Salvador Dali created artwork that was highly influential. Leading the Surrealist movement, his collection is based on interesting and memorable concepts. Dali's artwork was not only prolific, but highly versatile. Some say he was a madman while others view him as nothing less than a genius.
Photo source: Deviant Art
He was a talented artist and an intriguing person — his upturned mustache, eccentric personality, and unique collection left a mark on the art world that will never be forgotten. He continues to be one of the most celebrated artists in history, offering the world boundless creativity.
Here is a brief look at the life of Salvador Dali, an artist ahead of his time.
The Life of Salvador Dali — A Brief Timeline
In 1904, Dali was born near Barcelona, Spain, where he was reportedly an intelligent child who produced advanced drawings at a young age. By the year 1921, he had convinced his father that he could make a living as an artist and moved to Madrid, Spain so that he could study painting.
Although he was imprisoned for political activity and kicked out of art school in 1925, he continued to develop his own style. Dali was fascinated by a dreamlike world, taking inspiration from the Italian painter Giorgio da Chirico, as he focused on the Surrealist movement.
By the 1930s, he created what he called his Paranoiac-Critical method. By creating his own reality, he did not find it necessary to change the world around him. In this sense, he trained himself to look at one object, only to visualize another. After meeting Gala, his wife, she became his key influence.

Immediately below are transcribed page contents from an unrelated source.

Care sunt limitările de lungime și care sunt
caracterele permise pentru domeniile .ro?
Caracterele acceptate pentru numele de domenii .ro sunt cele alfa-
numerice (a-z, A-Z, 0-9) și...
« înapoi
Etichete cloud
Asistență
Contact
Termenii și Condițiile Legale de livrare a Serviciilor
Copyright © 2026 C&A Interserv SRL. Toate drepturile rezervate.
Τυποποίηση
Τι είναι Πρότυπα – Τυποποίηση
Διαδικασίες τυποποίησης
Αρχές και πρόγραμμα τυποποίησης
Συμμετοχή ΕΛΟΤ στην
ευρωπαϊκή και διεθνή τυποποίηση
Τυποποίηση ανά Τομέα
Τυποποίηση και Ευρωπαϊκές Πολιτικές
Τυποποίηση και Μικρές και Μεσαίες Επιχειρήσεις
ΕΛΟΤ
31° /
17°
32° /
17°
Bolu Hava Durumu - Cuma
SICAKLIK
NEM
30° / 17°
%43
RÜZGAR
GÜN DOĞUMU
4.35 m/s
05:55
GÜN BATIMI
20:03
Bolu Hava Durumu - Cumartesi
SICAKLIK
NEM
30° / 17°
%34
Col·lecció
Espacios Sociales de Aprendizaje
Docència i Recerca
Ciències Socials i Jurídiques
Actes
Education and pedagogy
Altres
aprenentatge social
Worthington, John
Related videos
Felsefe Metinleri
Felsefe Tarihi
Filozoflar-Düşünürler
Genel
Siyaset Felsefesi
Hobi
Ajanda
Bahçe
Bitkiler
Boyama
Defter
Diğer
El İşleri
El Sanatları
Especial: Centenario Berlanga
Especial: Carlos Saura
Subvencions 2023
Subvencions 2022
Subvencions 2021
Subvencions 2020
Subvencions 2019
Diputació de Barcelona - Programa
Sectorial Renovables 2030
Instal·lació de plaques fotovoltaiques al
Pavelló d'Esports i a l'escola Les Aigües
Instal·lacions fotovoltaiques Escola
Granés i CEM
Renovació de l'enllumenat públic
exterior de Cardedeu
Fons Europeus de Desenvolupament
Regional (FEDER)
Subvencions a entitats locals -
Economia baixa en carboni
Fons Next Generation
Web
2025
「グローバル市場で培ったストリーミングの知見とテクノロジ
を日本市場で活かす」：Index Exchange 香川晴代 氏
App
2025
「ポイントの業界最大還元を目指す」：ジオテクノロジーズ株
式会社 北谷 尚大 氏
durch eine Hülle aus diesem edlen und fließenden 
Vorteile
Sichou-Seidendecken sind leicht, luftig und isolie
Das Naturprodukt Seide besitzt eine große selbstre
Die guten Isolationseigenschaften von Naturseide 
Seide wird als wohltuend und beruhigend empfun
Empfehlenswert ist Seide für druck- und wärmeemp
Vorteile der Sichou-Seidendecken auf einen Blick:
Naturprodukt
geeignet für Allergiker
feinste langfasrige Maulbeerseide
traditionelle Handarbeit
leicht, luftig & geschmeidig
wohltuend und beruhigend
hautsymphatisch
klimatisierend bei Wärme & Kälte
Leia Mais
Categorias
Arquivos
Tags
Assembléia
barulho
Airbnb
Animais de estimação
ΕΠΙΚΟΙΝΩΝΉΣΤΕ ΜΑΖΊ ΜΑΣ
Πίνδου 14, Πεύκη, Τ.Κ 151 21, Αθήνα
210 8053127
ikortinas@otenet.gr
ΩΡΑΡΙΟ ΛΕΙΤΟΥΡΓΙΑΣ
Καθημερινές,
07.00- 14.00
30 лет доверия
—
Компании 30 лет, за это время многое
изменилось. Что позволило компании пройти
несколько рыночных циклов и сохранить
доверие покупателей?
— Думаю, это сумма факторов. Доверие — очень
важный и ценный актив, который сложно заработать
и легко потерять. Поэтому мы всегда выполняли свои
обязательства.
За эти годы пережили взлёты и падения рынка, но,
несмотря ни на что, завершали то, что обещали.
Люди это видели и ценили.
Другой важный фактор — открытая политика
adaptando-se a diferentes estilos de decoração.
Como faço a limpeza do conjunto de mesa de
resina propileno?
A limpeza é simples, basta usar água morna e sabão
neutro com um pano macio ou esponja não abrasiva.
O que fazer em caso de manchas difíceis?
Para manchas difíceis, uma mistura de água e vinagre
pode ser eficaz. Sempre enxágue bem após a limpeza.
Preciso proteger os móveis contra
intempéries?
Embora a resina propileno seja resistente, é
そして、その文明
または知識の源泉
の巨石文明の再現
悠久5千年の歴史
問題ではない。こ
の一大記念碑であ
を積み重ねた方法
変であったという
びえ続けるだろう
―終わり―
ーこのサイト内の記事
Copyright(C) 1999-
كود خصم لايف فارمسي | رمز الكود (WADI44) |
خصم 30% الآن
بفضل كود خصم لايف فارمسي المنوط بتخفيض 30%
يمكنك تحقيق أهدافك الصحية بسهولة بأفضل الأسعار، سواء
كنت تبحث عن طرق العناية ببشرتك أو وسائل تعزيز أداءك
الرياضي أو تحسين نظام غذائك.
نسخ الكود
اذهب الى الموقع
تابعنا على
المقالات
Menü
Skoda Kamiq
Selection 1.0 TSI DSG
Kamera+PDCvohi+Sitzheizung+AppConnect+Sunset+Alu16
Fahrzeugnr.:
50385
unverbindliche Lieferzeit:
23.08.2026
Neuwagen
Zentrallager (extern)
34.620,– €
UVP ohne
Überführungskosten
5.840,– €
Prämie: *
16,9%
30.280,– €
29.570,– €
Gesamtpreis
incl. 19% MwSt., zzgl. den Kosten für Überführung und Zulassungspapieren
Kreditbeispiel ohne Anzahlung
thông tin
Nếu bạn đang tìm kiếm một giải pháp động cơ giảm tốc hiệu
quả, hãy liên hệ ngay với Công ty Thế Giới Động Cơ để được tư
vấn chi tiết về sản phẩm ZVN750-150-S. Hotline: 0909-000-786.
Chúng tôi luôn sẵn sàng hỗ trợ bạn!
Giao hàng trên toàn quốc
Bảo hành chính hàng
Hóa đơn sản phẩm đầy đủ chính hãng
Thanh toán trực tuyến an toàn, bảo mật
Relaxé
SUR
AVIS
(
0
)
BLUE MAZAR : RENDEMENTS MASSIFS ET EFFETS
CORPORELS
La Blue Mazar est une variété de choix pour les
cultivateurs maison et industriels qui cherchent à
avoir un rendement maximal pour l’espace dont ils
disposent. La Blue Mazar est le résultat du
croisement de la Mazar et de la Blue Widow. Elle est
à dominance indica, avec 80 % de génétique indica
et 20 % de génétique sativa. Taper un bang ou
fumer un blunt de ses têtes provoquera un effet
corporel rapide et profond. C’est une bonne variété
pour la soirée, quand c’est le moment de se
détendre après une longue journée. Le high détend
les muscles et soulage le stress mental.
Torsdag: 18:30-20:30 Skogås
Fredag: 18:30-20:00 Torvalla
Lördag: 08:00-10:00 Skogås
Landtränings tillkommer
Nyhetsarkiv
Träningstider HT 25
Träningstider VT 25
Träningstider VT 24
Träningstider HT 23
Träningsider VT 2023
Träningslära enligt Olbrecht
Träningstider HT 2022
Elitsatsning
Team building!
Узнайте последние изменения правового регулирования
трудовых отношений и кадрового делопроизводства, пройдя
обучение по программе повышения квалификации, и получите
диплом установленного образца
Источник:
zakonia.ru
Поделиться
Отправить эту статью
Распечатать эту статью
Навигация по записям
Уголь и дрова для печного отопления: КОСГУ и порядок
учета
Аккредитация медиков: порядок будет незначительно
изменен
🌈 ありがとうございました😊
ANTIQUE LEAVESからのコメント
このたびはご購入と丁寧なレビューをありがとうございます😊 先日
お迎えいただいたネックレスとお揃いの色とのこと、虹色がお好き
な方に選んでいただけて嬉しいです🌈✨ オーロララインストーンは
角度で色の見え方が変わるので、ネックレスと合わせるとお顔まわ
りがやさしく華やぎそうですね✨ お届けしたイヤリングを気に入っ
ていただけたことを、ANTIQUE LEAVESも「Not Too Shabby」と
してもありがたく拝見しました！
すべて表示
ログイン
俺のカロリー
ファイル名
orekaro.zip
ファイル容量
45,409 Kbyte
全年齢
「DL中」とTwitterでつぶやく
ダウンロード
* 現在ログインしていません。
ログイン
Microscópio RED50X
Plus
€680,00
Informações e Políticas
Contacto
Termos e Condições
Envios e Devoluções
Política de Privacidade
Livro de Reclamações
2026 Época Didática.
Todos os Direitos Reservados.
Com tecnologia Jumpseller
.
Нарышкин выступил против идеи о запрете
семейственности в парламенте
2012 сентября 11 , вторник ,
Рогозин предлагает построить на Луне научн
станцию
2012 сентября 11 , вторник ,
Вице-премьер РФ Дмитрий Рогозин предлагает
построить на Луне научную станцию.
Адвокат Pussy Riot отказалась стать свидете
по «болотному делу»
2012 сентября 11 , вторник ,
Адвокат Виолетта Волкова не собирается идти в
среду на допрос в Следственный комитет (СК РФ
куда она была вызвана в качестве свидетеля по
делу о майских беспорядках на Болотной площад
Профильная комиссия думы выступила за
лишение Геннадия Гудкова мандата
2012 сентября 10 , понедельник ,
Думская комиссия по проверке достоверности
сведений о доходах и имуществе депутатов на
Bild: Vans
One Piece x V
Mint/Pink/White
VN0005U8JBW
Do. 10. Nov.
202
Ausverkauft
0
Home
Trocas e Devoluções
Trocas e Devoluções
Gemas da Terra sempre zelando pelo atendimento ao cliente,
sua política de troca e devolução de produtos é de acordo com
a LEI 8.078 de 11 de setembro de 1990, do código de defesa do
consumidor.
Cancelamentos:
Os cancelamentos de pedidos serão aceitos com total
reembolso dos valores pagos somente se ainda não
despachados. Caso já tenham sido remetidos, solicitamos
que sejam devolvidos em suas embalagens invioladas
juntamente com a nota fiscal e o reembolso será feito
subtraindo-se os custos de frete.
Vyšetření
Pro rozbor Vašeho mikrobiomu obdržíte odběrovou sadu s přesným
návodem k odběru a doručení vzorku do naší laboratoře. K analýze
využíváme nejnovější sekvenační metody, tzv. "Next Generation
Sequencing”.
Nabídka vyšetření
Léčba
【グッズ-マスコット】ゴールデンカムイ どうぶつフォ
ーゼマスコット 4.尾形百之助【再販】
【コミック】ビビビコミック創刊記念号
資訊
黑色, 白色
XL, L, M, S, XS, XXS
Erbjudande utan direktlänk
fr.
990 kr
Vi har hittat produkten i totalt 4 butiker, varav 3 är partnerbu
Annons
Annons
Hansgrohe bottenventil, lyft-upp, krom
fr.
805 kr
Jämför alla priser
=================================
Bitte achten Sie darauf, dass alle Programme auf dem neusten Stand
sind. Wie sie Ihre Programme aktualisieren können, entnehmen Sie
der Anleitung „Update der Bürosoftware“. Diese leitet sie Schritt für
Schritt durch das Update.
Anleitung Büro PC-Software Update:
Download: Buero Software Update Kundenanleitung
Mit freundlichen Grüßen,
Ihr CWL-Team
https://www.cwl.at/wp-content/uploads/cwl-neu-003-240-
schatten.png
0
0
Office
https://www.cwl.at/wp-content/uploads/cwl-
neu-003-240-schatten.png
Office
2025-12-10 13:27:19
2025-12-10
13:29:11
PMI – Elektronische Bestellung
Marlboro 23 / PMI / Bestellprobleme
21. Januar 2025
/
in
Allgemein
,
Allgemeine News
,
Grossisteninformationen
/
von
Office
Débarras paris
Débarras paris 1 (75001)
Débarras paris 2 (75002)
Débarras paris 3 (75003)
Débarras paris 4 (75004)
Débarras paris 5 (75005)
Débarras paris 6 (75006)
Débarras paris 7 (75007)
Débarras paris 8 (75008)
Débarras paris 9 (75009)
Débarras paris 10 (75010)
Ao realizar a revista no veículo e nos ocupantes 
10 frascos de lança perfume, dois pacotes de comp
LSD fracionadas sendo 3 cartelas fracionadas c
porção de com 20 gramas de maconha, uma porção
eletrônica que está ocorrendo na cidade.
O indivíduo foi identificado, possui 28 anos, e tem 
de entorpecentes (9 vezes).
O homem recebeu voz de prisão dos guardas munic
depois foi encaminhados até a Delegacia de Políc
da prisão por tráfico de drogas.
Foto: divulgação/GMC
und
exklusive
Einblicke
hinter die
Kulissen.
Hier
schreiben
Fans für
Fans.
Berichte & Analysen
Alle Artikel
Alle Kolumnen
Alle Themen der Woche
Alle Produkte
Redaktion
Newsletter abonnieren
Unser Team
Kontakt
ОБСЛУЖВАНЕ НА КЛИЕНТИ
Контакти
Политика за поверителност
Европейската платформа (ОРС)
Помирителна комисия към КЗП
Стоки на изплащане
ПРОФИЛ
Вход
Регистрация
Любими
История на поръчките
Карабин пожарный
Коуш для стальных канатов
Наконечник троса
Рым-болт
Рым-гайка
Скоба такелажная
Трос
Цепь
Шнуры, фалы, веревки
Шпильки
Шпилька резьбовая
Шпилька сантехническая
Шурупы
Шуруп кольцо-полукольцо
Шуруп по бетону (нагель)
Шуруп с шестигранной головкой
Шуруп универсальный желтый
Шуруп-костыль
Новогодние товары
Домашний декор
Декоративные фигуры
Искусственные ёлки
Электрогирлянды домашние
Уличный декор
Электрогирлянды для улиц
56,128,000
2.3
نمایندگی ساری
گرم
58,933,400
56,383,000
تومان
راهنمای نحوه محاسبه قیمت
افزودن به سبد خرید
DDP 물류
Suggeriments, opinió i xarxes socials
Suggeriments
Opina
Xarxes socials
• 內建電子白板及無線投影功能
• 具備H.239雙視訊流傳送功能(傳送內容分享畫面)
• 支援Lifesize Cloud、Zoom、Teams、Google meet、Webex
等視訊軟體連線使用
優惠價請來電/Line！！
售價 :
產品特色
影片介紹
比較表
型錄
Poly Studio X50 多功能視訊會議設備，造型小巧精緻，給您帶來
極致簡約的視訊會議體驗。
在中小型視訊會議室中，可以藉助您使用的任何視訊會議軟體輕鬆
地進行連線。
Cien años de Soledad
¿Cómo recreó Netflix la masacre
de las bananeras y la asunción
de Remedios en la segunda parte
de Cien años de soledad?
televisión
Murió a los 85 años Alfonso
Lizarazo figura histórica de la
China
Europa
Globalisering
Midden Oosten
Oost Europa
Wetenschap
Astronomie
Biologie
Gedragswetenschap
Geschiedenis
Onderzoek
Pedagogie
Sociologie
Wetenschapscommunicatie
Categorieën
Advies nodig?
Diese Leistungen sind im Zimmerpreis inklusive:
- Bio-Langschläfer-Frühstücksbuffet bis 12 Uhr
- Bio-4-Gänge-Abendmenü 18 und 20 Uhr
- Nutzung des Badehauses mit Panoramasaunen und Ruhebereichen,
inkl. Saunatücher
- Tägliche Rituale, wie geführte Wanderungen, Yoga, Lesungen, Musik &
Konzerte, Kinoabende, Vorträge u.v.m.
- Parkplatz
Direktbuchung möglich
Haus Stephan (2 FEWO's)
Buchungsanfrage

Throughout the thirties, Dali morphed from a leader and a key figure in the Surrealist movement, to someone who other surrealists frowned upon. Once the Spanish Civil War began, Dali and Gala stayed in Paris, where he continued to develop his artistic style. Strongly influenced by Sigmund Freud, Dali took great interest in psychoanalysis.
Photo source: Wikipedia
The 1940s brought new opportunities, as Dali and his wife moved to New York. Fleeing to America during World War II allowed Dali to explore his creativity through film. Teaming up with both Alfred Hitchcock and Disney, the end of this decade marked a time where Dali moved into his classical period.
As Dali evolved and his interests towards religion, science, and space grew, so did his collection. He wanted to explore life from every possible angle and in the 1960s, he began to work on what is now the Teatro-Museo Dali — or the The Dali Theatre-Museum, which today, continues to sit close to his birthplace.
After his wife and love of his life died, he did not paint as much as he once did. He continued to generate ideas which were highly mathematical in nature. After being injured in a house fire, he became confined to a wheelchair. He moved to his museum where he died of heart failure at the age of 84.
Life After Death
For years, Dali was fascinated with immortality, or as he referred to it - the fourth dimension. Although he passed away in 1989, his memory continues to live on. His passion, creativity, and fearlessness have been praised by people around the globe and his works continue to be showcased anywhere from Tokyo to London. The Dali Museum is now a place that offers world-class exhibits and educational opportunities — honoring Salvador Dali's name and his timeless collection.